Stored data entries:
------------------------------------

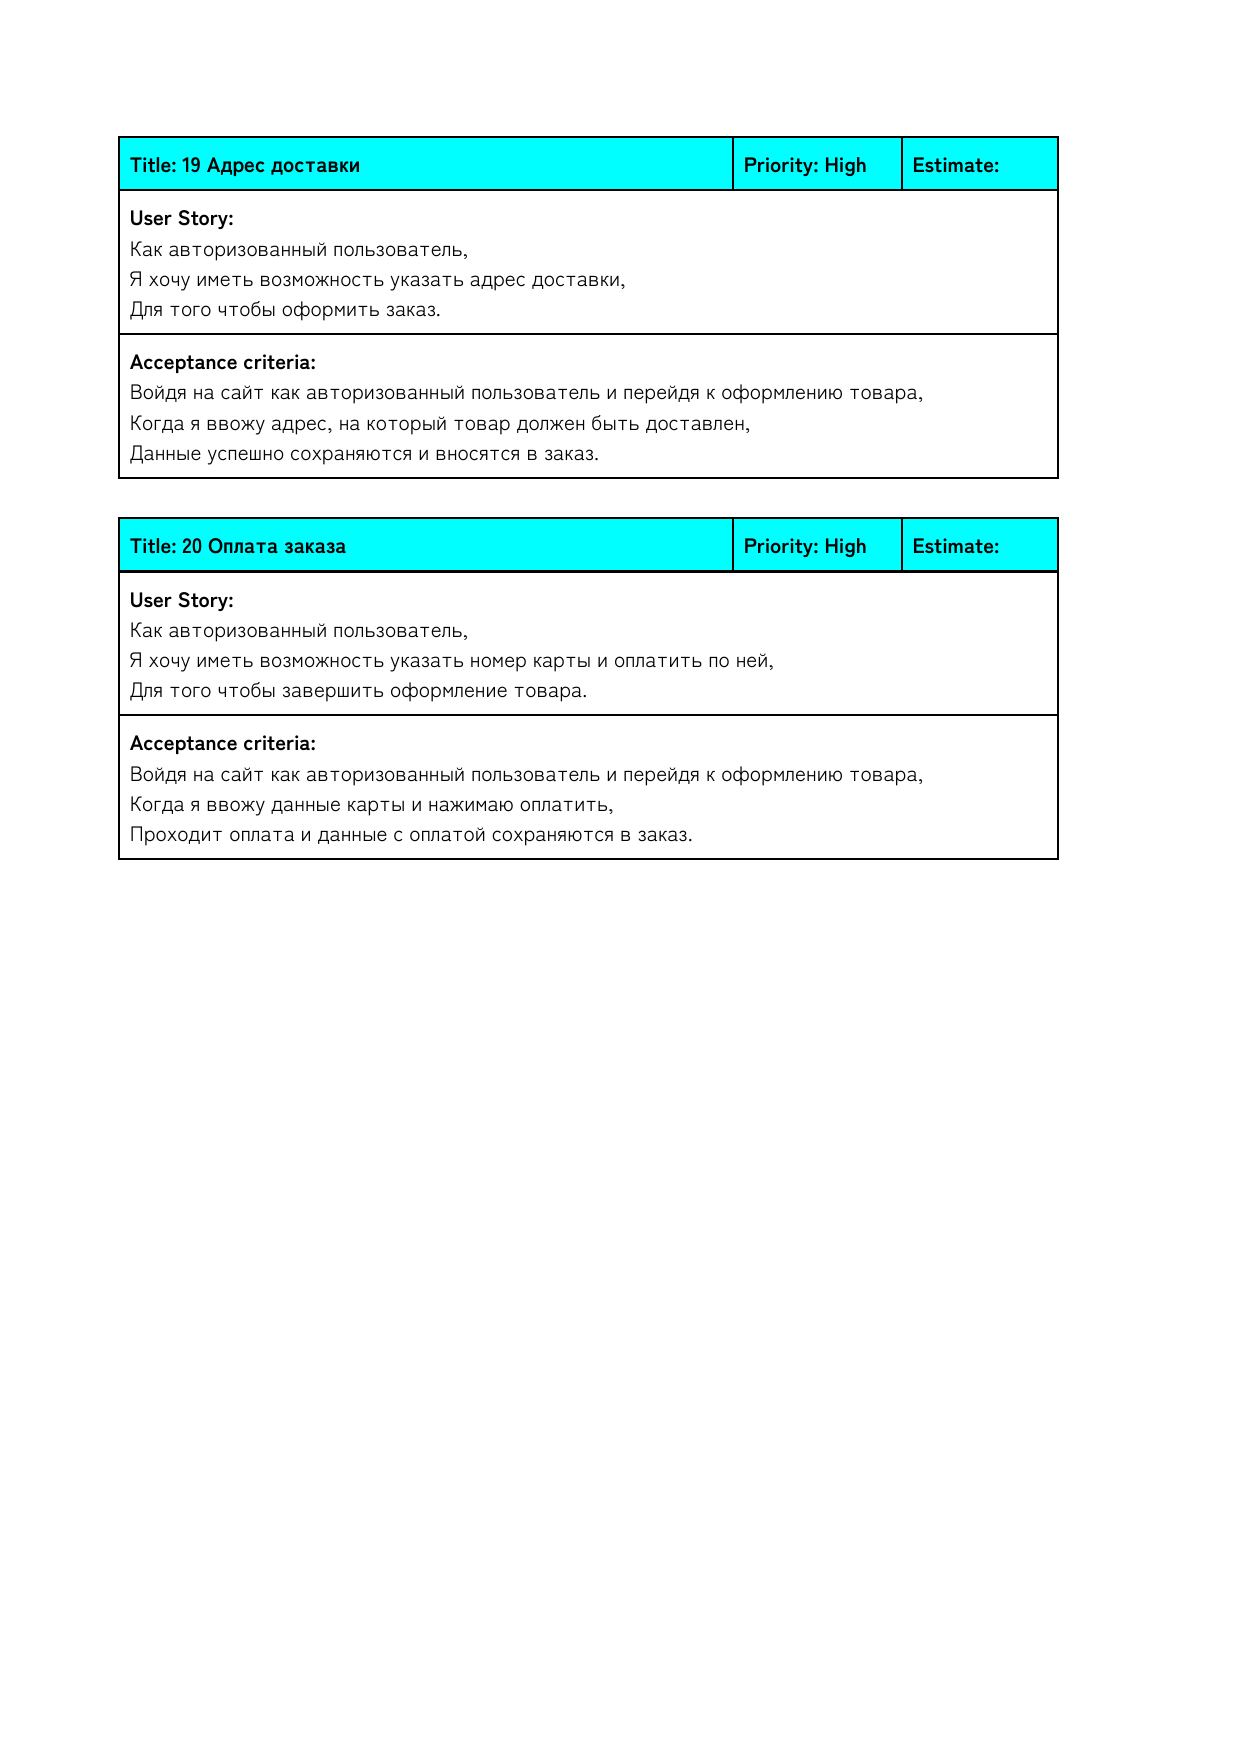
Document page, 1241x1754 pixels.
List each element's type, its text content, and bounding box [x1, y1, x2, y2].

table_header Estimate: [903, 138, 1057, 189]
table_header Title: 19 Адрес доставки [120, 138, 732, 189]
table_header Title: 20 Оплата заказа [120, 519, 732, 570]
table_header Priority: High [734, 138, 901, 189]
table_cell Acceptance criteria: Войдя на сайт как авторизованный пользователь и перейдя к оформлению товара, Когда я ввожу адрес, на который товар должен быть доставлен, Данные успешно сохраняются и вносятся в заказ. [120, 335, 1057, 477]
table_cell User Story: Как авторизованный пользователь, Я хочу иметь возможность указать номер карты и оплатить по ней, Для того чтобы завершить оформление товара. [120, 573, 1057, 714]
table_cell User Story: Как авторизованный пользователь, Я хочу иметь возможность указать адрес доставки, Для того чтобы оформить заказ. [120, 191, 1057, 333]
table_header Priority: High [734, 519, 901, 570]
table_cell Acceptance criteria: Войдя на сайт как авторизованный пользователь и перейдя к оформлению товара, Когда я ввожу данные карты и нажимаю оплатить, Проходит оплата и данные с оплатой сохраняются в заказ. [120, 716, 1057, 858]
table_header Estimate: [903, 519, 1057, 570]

------------------------------------

* [TASK DETAILS]:
Repeat, without change, each line of the data above from the one that contains "List each element's" through the final line, counting both.

* [TASK SOLUTION]:
List each element's type, its text content, and bounding box [x1, y1, x2, y2].

table_header Estimate: [903, 138, 1057, 189]
table_header Title: 19 Адрес доставки [120, 138, 732, 189]
table_header Title: 20 Оплата заказа [120, 519, 732, 570]
table_header Priority: High [734, 138, 901, 189]
table_cell Acceptance criteria: Войдя на сайт как авторизованный пользователь и перейдя к оформлению товара, Когда я ввожу адрес, на который товар должен быть доставлен, Данные успешно сохраняются и вносятся в заказ. [120, 335, 1057, 477]
table_cell User Story: Как авторизованный пользователь, Я хочу иметь возможность указать номер карты и оплатить по ней, Для того чтобы завершить оформление товара. [120, 573, 1057, 714]
table_cell User Story: Как авторизованный пользователь, Я хочу иметь возможность указать адрес доставки, Для того чтобы оформить заказ. [120, 191, 1057, 333]
table_header Priority: High [734, 519, 901, 570]
table_cell Acceptance criteria: Войдя на сайт как авторизованный пользователь и перейдя к оформлению товара, Когда я ввожу данные карты и нажимаю оплатить, Проходит оплата и данные с оплатой сохраняются в заказ. [120, 716, 1057, 858]
table_header Estimate: [903, 519, 1057, 570]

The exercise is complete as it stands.